Sunday, June 17, 2007

Tutoring, Mentoring in Media

I'm not sure what has caused this, but the SunTimes and Tribune have been writing stories about tutor/mentor programs recently. I listed a few of these in a discussion I started in the T/MC forum.

While these stories focus on single programs, I feel that Chicago and other cities need to talk about how to make programs like these available in more of the neighborhoods where they are needed, based on high poverty, poorly performing schools, or incidents of youth-on-youth violence.

I think that there's another conversation that these stories can stimulate, which is a comparison of No Child Left Behind Supplemental Tutoring, and long-term tutoring/mentoring offered by programs such as those which have been featured in the media.
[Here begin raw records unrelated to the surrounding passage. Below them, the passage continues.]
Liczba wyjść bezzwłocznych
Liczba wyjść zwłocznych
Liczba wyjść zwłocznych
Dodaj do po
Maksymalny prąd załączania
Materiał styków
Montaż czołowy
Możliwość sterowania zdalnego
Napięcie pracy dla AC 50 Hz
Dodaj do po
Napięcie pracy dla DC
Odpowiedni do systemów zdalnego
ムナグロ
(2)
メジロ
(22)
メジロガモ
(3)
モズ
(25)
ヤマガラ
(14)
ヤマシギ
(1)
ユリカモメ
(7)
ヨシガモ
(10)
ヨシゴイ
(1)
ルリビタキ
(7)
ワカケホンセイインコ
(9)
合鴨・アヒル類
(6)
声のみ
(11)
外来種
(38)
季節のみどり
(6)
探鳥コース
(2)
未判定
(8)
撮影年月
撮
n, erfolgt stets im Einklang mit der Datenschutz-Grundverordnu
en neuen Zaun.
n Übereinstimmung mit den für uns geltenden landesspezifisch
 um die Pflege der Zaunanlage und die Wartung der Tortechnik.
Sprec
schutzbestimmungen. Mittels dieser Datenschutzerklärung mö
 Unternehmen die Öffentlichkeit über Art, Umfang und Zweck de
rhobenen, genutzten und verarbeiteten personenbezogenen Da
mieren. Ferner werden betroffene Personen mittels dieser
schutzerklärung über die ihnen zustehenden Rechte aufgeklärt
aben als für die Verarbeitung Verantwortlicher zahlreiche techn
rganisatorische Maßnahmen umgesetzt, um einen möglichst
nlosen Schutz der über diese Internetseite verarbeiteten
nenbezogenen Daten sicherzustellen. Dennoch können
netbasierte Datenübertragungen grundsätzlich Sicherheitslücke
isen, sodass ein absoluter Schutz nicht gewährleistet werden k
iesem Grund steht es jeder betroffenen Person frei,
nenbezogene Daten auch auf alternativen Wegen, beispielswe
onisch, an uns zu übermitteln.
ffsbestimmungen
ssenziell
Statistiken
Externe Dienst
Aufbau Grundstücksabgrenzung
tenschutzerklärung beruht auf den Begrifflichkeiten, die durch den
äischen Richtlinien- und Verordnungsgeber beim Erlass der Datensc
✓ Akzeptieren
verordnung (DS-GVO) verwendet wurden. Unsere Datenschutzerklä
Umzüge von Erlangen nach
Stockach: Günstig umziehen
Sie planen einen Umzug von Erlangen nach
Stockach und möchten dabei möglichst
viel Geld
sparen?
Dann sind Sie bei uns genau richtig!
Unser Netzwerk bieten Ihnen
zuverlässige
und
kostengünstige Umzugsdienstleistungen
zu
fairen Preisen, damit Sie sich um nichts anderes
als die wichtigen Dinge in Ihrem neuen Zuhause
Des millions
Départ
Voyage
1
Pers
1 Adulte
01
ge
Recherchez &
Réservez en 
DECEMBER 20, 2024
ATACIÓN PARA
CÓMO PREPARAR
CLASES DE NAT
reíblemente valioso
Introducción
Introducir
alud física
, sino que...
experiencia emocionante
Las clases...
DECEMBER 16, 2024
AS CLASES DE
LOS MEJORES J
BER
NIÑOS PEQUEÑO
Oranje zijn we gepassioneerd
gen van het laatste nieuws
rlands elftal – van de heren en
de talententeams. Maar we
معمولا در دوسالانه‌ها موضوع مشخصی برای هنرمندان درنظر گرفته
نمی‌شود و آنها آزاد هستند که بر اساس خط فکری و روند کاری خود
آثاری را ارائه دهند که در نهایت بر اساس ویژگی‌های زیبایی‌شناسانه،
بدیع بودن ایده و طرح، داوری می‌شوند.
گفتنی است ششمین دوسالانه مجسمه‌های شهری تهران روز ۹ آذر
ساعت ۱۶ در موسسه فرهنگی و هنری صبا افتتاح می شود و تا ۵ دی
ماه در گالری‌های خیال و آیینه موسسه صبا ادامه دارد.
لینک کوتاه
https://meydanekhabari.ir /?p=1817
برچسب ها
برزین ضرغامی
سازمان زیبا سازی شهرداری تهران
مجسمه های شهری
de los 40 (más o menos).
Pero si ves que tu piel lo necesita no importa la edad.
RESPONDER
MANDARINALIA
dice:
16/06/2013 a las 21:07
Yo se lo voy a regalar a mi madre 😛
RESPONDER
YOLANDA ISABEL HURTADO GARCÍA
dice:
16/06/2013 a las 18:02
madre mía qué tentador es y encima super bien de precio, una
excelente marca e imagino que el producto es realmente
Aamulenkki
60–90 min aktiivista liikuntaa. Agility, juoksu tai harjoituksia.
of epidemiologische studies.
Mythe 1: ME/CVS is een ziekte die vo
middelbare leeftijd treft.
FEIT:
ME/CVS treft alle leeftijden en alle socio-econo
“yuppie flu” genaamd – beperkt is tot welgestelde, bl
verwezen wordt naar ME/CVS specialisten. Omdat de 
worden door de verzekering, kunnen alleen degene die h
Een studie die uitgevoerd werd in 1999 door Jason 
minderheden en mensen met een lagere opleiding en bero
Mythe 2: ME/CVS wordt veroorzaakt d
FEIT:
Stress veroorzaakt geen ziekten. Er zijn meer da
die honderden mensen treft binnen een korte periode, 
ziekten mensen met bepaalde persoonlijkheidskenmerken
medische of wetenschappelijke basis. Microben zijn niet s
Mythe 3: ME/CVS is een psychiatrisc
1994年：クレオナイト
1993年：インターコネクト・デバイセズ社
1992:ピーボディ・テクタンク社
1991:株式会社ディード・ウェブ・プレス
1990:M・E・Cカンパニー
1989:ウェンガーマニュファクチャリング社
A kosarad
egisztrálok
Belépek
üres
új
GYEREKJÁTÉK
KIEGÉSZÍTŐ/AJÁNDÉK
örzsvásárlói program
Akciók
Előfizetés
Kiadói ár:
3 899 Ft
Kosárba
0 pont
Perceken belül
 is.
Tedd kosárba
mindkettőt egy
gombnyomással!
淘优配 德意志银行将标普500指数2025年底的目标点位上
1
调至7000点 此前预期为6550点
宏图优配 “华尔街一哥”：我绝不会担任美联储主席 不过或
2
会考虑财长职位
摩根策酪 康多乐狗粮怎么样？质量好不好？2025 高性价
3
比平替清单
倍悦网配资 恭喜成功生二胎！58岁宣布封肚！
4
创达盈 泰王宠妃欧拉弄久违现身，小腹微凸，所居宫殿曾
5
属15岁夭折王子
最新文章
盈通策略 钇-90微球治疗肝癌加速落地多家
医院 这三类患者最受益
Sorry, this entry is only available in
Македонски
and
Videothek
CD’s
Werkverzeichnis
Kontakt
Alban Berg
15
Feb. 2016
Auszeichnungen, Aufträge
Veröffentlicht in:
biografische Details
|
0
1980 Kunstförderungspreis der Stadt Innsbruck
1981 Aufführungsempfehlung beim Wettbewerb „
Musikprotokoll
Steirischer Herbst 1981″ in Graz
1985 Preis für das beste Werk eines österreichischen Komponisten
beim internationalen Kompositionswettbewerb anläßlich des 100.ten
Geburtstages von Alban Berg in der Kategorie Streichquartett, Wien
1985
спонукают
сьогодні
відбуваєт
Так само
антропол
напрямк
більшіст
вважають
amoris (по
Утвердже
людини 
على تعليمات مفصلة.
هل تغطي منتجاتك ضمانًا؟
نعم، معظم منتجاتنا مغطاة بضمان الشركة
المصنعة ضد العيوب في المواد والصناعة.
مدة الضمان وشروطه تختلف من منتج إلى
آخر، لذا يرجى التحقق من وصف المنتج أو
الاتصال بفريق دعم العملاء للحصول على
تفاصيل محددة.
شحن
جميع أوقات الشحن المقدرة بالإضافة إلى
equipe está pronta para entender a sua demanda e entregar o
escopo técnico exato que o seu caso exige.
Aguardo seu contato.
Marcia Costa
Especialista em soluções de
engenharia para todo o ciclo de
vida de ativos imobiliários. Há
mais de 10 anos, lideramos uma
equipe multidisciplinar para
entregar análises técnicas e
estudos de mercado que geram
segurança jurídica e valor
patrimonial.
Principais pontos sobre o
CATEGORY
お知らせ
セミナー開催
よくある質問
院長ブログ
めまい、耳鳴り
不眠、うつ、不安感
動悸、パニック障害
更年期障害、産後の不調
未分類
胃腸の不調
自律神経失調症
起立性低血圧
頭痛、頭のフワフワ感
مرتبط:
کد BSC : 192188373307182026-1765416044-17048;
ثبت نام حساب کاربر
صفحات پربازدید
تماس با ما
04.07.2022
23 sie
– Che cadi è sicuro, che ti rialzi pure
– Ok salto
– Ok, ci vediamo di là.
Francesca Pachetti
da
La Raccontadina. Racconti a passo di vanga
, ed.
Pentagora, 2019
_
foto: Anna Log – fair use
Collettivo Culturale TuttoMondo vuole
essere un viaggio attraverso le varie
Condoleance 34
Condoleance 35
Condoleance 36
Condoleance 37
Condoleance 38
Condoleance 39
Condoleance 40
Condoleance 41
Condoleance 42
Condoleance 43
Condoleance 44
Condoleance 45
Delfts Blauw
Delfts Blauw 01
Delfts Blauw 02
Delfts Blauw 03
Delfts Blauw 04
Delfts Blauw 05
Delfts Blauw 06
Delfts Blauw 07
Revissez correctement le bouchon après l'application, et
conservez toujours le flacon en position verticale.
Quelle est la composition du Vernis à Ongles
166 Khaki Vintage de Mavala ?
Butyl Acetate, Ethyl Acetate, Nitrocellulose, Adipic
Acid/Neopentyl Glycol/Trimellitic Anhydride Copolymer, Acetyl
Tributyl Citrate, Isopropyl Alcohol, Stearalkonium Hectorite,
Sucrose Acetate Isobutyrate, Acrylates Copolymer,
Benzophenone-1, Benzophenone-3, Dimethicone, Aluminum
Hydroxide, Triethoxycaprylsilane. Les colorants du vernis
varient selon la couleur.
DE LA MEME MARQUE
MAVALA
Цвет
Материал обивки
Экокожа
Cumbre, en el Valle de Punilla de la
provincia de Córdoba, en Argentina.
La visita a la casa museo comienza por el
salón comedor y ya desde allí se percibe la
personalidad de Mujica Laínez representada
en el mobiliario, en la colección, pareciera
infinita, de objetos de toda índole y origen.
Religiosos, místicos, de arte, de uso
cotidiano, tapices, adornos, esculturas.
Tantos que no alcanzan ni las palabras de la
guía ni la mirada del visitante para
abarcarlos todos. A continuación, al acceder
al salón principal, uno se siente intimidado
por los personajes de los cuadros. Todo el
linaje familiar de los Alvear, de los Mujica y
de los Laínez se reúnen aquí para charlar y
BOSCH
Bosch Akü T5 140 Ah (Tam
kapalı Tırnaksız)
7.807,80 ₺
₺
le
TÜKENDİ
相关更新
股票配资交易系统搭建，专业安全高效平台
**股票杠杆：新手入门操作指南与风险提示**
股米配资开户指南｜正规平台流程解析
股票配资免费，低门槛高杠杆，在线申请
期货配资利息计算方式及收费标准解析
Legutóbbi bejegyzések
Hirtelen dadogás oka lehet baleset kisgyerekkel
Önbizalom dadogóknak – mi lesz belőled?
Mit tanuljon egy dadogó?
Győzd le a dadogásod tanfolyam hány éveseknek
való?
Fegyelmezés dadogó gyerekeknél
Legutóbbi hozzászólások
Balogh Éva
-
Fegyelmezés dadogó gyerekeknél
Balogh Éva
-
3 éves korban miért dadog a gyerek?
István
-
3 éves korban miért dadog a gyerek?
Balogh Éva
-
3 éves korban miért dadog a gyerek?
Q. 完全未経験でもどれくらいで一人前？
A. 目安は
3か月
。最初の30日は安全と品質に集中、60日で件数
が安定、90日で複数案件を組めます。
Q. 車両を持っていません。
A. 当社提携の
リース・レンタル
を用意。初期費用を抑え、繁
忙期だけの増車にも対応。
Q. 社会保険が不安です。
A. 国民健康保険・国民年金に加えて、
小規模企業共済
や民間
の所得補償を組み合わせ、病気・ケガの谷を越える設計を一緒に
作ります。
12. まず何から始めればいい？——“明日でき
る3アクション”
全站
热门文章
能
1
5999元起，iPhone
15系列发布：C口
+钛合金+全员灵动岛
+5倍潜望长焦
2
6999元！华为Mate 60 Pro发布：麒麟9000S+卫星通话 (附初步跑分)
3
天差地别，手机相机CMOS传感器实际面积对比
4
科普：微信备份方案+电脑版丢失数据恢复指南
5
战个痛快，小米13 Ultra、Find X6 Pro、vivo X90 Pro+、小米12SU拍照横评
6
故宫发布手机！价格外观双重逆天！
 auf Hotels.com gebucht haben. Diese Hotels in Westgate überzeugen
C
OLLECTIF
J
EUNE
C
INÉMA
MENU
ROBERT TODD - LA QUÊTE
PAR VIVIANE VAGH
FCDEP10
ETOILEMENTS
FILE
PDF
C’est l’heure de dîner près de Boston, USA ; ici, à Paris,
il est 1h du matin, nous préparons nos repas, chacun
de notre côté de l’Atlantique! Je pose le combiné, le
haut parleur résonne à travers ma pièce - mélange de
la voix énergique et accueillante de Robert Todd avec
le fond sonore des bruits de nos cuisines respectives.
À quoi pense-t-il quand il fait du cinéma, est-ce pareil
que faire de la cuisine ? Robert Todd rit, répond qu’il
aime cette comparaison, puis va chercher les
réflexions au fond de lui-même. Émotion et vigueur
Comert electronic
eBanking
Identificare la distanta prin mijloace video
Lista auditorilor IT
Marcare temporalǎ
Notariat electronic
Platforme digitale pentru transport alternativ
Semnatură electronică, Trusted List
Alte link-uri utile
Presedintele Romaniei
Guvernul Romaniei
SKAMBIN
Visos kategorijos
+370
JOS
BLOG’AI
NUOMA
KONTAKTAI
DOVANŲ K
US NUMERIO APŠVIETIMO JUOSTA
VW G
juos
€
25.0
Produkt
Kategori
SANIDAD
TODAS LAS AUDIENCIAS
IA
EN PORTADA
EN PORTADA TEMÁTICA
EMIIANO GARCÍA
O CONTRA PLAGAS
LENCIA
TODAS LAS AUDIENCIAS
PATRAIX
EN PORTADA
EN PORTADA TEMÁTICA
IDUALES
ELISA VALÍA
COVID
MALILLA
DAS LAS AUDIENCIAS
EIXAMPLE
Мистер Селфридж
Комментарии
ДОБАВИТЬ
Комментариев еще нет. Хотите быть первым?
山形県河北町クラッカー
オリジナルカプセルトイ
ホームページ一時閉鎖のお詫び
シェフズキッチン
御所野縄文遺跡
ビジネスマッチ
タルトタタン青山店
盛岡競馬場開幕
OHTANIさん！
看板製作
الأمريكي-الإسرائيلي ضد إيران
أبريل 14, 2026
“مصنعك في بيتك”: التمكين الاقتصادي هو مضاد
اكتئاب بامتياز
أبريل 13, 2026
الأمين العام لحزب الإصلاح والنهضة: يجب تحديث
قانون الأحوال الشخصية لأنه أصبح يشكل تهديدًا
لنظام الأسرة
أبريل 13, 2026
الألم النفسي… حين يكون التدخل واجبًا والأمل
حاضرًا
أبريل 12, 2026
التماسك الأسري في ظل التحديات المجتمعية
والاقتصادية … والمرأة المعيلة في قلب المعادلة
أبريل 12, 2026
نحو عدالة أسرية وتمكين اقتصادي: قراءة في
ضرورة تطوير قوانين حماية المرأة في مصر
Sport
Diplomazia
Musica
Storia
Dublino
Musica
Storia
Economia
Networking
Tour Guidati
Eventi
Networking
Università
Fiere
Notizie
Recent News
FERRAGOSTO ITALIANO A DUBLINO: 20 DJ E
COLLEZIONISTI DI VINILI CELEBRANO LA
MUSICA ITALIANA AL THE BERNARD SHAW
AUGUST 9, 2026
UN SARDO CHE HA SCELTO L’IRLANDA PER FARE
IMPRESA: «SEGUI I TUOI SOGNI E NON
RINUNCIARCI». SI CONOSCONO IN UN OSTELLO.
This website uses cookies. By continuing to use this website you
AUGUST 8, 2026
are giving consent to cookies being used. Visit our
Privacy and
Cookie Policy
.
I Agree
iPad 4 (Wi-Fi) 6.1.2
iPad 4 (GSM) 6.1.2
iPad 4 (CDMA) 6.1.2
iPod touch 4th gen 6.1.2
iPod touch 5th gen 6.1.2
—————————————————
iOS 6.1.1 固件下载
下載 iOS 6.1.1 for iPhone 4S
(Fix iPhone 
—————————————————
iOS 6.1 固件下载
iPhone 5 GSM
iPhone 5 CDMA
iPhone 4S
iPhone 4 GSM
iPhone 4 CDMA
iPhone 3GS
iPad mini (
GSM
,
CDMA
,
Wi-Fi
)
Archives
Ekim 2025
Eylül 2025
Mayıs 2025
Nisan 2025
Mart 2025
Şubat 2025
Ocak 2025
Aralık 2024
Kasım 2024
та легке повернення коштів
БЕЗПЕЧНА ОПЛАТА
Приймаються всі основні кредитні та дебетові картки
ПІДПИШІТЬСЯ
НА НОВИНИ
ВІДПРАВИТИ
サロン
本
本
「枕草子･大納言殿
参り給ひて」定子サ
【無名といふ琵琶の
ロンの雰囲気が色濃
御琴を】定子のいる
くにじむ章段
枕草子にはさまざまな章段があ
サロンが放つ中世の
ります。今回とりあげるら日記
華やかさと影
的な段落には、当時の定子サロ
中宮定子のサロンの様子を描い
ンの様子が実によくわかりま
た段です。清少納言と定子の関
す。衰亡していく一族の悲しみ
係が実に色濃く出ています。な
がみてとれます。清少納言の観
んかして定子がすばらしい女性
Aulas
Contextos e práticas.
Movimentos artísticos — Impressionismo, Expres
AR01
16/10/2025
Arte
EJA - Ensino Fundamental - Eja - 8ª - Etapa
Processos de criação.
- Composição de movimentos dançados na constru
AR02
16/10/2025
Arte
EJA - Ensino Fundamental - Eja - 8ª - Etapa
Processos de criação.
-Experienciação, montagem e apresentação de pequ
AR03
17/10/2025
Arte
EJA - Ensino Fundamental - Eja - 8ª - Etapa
If you view the links in the Chicago Programs Links section of the T/MC web site, you'll see additonal programs that offer comprehensive, mentor-rich services.

You'll also see that there are very few of these comprehensive programs in the South part of Chicago, and in the South and West and North Suburbs. In reality, there are too few comprehensive, long-term programs in most high poverty areas of Chicago, and probably any other major city.

That's why we need to stimulate a discussion in which teams of leaders from business, colleges, hospitals, churches, and civic and social organizations, are looking at the same information we're looking at, and doing the same type of brainstorming and innovation, with the same goal of making more and better tutor/mentor programs available to more kids who need this help.

If you are part of such a team, I encourage you to use the resources at for your deliberations and invite leaders of tutor/mentor programs to be part of your team.

The work we do in June and July can lead to more and better tutor/mentor programs reaching kids as school starts in September.